異性の悩みはなかなか分かりにくいものです。どのような悩みやデメリットを感じてしまうのか、それぞれ確認してみましょう。
男性側
性行為は、男性が射精することで終わることがほとんどですが、射精ができない場合は性行為の終わらせ方が分からなくなってしまいます。あやふやなタイミングで終わらせてしまうと、性行為後のパートナーとの雰囲気が気まずくなり、申し訳ないと感じるようになります。
また、射精で気持ちよくなれないので、達成感が得られなくなります。すると、性行為に自信が持てなくなり、積極的にできなくなるとこもあります。さらには、恋愛にも積極的になれなくなり、人間関係にも影響が出てしまいます。
女性側
膣内射精障害があると、男性側の挿入時間が長くなってしまいます。すると、膣の周辺が擦れて痛みが出る時があります。女性の中には、痛みがあることを伝えられずに我慢している方もいるようです。

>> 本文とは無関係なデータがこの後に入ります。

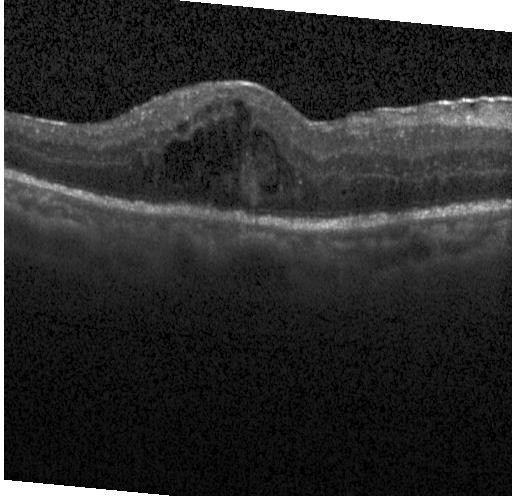
OCT finding: diabetic macular edema (DME).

また、性行為の時間が長くなるので疲れやすくなり、負担に感じるようになります。
パートナーが射精できないことは、自分では気持ち良くなってもらえないと捉えてしまい、パートナーへの不信感や不安な気持ちを抱えてしまうこともあるようです。
妊娠率への影響
膣内射精障害があると、自然妊娠できる確率が下がってしまいます。
妊活を始めた頃は排卵日に合わせて性行為をする、タイミング法を行うことが多いからです。膣内射精障害があるとタイミング法を行うことが難しくなってしまいます。
妊活中に、射精できなかった経験を持ってしまうと、次は絶対に成功させないといけないと焦りが出てきてしまいます。その焦りが心理的なストレスになってしまい、さらに症状が悪化してしまい悪循環が起きてしまいます。
膣内射精障害の原因
このように、膣内射精障害には男性、女性側にもデメリットが生じることがわかりました。

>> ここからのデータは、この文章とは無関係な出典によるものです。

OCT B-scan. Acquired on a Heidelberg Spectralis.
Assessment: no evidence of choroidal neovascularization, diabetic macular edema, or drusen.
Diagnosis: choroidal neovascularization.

性行為が上手くいかないことでお互いに気まずくなり、不仲や別れの原因にもなることもあるでしょう。特にこれから妊活を考えている方には大きな問題になります。
膣内射精障害の原因には大きく分けて2つあります。
まず1つ目は、思春期の頃に覚えてしまった不適切なマスターベーションです。強い刺激でしか射精できなくなると、膣内で射精が難しくなります。2つ目は、マスターベーション以外のことで、パートナーとの関係性の問題や、アダルトビデオを見ながらでないとできないという性癖の問題等、精神的な部分があります。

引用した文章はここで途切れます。